**Task 1**
In the post about the Bechdel Test, transcribe the stretch from "Recently I started" through "than a man/men.".
**Task 2**
Answer these questions from the post about the Bechdel Test:
(a) How many criteria must a movie meet to pass the test?
(b) According to the Bechdel Test Movie List, which passed the test: Paranormal Activity 3 or the final Harry Potter movie?
(c) Does the post say that two women discussing congress would pass or fail the test, and why?
======== Document extract ========
Recently I started looking into something I'd heard about only slightly called the Bechdel Test. In order to pass the test there are three criteria that must be met.
1. There must be at least two female characters
2. Who speak to each other
3. About something other than a man/men.
This test is applied to movies and TV shows to look at how women are presented. Mainly, the goal of the test is to try and shed some light on how infrequently women exist in movies independent of their relationships to men. Think about your favorite movies. How many of them pass this test?
This test is interesting for a lot of reasons. It's very revealing when looking at the percentage of movies that pass, but when the actual movies themselves are examined, passing the test doesn't always mean the movie is female friendly, or contains a strong female role model. Similarly, not passing the test doesn't mean the movie is antiwoman. After all, according to the Bechdel Test Movie List Paranormal Activity 3 passed the test while the final Harry Potter movie does not.
After all, a thing to note is that the test doesn't care if the women talk about stereotypically "girly" things like shoes or make-up, so long as they aren't talking about men. As a result plenty of movies that don't provide positive female role models or positive messages about women pass. Meanwhile an action movie where the strong female leads discuss defeating the evil male bad guy, would fail.
It's also interesting because of how strict the definition of men is. The test doesn't care if the women are discussing a romantic lead, an ailing father, or a mortal enemy, if the person about whom they are speaking is male, the movie fails. My problem with this is when the topic of conversation is about a public figure. If the women are discussing the recent actions of the male president and how they feel about it, I'd view that as a pass, because they are discussing politics, however according to the test, it is a fail because they are talking about a man. Luckily from what I've seen, while my president example would fail, a discussion about congress would pass, because it is an organization, even if it is an organization mostly made of men. A more concerning part of the test is that women who discuss their daughters pass, but women who discuss their sons don't. While this makes sense when characters are talking about adult children, if characters say "Nathan rolled over today. Did Bobby" "Why yes, Bobby did." instead of Lucy and Emily, I feel this should be a pass.
======== Data for review ========
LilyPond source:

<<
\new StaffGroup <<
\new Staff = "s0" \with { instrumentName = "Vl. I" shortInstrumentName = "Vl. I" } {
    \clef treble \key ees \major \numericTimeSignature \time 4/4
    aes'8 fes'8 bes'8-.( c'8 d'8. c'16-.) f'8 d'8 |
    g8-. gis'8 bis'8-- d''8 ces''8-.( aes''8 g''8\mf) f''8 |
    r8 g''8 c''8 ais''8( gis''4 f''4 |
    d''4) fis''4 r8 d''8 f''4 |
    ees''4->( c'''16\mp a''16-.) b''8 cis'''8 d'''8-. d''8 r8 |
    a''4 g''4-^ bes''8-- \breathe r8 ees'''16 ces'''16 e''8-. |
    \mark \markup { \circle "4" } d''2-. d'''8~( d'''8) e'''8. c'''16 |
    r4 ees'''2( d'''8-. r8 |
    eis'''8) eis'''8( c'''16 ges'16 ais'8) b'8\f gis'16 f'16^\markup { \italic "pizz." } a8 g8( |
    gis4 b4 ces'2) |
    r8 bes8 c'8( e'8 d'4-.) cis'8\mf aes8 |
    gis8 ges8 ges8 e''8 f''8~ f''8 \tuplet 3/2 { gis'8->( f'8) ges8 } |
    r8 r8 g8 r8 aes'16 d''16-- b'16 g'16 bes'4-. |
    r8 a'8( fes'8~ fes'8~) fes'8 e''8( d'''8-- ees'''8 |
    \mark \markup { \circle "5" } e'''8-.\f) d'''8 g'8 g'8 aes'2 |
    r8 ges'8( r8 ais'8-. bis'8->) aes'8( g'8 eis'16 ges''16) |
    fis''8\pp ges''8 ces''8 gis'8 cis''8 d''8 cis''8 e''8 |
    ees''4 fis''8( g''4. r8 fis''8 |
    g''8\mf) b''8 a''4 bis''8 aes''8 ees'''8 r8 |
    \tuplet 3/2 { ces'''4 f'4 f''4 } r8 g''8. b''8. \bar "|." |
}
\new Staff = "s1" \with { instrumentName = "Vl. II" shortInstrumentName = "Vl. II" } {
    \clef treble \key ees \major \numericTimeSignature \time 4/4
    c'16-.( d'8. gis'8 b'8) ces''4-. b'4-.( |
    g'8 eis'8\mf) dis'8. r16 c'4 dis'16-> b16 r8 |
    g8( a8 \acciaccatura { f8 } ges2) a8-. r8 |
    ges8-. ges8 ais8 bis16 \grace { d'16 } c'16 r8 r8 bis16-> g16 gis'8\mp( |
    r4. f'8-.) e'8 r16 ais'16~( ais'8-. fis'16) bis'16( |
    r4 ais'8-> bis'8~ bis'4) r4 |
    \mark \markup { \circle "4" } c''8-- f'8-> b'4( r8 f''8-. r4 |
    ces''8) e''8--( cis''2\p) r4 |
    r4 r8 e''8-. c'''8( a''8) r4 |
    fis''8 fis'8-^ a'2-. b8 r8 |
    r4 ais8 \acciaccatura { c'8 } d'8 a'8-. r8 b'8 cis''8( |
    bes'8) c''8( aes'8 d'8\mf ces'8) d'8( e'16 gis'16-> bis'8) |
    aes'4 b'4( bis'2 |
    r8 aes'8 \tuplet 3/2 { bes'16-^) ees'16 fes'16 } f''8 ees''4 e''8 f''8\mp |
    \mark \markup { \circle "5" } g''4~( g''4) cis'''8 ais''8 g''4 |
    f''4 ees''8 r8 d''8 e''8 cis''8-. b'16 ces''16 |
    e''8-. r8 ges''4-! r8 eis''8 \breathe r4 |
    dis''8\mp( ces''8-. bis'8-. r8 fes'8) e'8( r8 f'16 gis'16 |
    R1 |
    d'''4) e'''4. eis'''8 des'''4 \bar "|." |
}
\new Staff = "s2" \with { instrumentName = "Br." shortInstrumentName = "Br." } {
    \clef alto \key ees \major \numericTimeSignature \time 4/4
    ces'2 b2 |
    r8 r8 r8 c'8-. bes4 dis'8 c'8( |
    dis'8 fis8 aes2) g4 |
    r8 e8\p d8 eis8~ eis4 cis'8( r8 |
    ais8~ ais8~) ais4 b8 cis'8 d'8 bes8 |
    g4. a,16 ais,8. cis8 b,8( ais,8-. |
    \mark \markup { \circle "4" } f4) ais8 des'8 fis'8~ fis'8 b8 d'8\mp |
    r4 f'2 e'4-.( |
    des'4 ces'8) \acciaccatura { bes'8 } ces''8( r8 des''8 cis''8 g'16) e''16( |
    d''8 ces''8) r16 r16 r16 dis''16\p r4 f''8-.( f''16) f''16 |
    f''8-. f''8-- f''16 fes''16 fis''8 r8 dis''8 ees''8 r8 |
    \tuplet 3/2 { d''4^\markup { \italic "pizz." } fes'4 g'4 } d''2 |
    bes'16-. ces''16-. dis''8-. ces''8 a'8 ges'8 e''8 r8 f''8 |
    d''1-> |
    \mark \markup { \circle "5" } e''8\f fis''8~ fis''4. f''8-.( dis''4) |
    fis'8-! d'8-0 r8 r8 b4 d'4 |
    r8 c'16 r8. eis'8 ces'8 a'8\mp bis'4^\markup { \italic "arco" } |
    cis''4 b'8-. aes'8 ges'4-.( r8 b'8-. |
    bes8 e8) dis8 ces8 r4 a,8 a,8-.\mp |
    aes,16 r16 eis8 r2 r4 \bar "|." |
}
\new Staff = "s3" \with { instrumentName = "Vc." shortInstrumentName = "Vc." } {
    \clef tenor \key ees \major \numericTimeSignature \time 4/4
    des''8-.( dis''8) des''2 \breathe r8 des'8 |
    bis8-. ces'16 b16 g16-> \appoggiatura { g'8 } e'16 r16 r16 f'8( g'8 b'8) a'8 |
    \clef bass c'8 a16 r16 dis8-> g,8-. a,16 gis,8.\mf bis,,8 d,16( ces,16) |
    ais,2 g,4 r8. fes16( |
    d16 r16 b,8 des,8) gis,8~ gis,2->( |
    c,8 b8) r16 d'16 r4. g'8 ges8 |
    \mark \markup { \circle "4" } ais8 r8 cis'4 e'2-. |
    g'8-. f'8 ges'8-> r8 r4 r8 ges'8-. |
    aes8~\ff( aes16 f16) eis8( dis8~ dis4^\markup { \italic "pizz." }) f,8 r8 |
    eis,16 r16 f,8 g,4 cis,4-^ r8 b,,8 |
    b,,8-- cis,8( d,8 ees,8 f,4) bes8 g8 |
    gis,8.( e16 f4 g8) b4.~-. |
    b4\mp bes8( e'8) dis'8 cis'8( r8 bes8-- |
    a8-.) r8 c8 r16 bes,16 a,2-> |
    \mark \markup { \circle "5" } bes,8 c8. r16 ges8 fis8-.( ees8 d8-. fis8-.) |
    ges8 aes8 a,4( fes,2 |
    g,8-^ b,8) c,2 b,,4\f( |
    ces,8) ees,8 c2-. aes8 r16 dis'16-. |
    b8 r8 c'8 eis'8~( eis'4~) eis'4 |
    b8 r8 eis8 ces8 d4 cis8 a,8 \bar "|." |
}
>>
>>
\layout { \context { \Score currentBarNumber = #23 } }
========
**Response area 1**
Recently I started looking into something I'd heard about only slightly called the Bechdel Test. In order to pass the test there are three criteria that must be met.
1. There must be at least two female characters
2. Who speak to each other
3. About something other than a man/men.

**Response area 2**
(a) Three.
(b) Paranormal Activity 3.
(c) It would pass, because congress is an organization.